I am not quite unlike a four year old whenever I go shopping. Unless I'm in a hurry. Then it's to be said I am more like that nasty old lady whole will beat you with her purse within an inch of your life because you decided it would be a good idea to take up the whole aisle with your friend and your shopping cart. But mostly, I am four because I pick. up. everything.
Prince and I went for a walk today. We walked over to Hastings and to the grocery store in search of dinner and a movie. And I must say, sometimes he can be a total downer. We walked passed the market where enormous cardboard boxes full of watermelons sat outside. Prince remarked about his lack of interest in said fruit and I reached out and touched them yelling "He didn't mean it!"
It is almost summer you know, and watermelons are the staple melon of summer. So juicy and delicious, I could just live off of watermelon during the summer.
And then we had to walk passed Michael's, and let it just be said that I could live at Michael's. I even applied for a job there. But of course, there was loads of summery supplies sitting in bins outside. Flip flops and plastic buckets and shovels. I started picking up this item and that item, saying how for all the world I'd love to go to the beach. That really is the best part about summer, the beach.
I felt Prince's fingers firmly grasp my arm and I was forced to relinquish the plastic bucket back into the bin, while again hearing about how I just had to be four years old. He dragged me passed Joann's Fabric and then RiteAid. RiteAid boasted huge displays of spring time blossoms. Pinks and whites and yellows all flooded my vision, and the smells! Oh the flowers smelled so delicious! I stooped down the pushed my nose into the blooming bouquets so I could relish in the deeply fragrant flowers, and I wished for the hundredth time that someone would find it in his heart to buy me one.
In my heart of hearts I knew I would probably viciously murder any plant that found it's way into my house, though. My mother is a plant killer and I feel as though I probably would be no better. Mostly it's just a forgetfulness of the need plants have for water. I mean, who drinks water anymore? Anyway, Prince chuckled at my request to buy one, and we moved on plantlessly.
The sun was shining and I was really beginning to regret my decision to wear a sweatshirt as we walked passed stores and restaurant fronts talking about this, that and the other thing. We finally got to Hastings, and there was a large plastic cup rack just outside the entrance. You know the kind, all colorful and kid like with different names in giant bubble letters loudly and vibrantly declaring that the mug exists for a person named so particularly?
I walked right up to the rack and my favorite of all favorite boy names, Gabriel was right up front and center. I really want to name my future son Gabriel, after the messenger angel. My mom always scoffs and tells me I'll have to marry a Latino guy if I want to name my son Gabriel. To that I say loudly and defiantly "Whatever Mom. He's gonna be my kid, not yours." Funnily enough I have no girls names picked out. When Prince and I were serious, he liked the name Jora for a girl, but good luck finding that on a mug or a keychain. I still think it's a really pretty name though.
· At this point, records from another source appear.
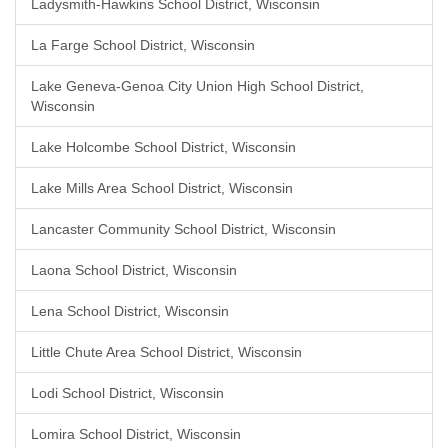
Ladysmith-Hawkins School District, Wisconsin
La Farge School District, Wisconsin
Lake Geneva-Genoa City Union High School District,
Wisconsin
Lake Holcombe School District, Wisconsin
Lake Mills Area School District, Wisconsin
Lancaster Community School District, Wisconsin
Laona School District, Wisconsin
Lena School District, Wisconsin
Little Chute Area School District, Wisconsin
Lodi School District, Wisconsin
Lomira School District, Wisconsin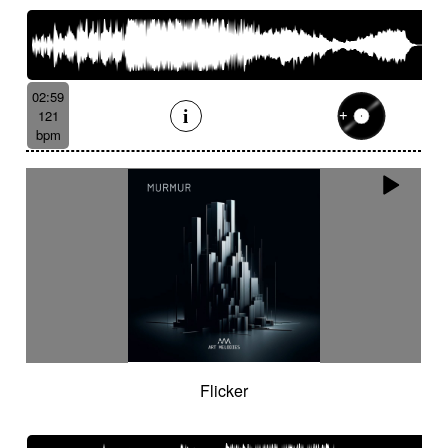
02:59
121
bpm
Flicker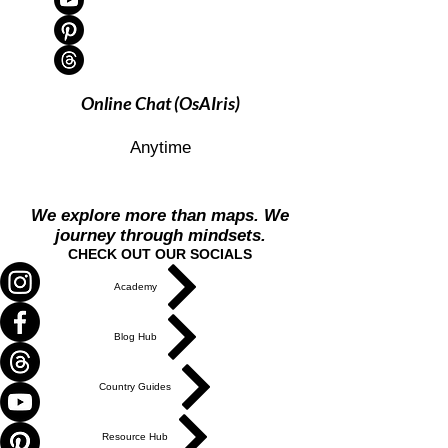
Online Chat (OsAIris)
Anytime
We explore more than maps. We
journey through mindsets.
CHECK OUT OUR SOCIALS
Academy
Blog Hub
Country Guides
Resource Hub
I picked through all the mugs, looking them up and down. Prince had to pry me away from them, complaining yet again that I was such a preschooler. I just had to touch everything. And oh but I do! I pick everything up, look it over and put it back down again in order to move on to the next thing. It's part of my nature. I'm very much a "look at everything from all sides" kind of girl and not really a "take everything at face value" kind of person.
If my mother taught me one thing, it's that you always ask questions. I never just do something because someone somewhere said it's what needed to be done. I always ask why. I have to find out the reason it's done this way. Why don't we do it another? What about thinking about it from this angle? What do you mean, you didn't ask how come? I remember getting constantly frustrated with Prince after he would tell me about something his mom told him and I would ask why this and why that and he had no answers.
I can't imagine just taking things as they come and not questioning them. You learn by asking questions and making mistakes. So why on Earth would you just sit there and let life hand you things without ever asking why you were being given this or that? It makes no sense. It's like walking into a shop and buying something without knowing what you're getting. Why would you do that?
So I touch things and move stuff. I pick up things and examine them. I ask why. I ask why not. Consequently, I also have a pretty good immune system. Probably because I'm not really afraid of getting my hands dirty. When Prince first moved away to college he was sick all the time. I'm convinced it's because his crazy mother keeps her house completely sterile and void of any sort of dirt or uncleanliness whatsoever.
It's not bad to have a clean house, and I also don't think it's bad to pick everything up in a store. Curiosity may have killed the cat you know, but what they don't ever tell you is that satisfaction brought it back.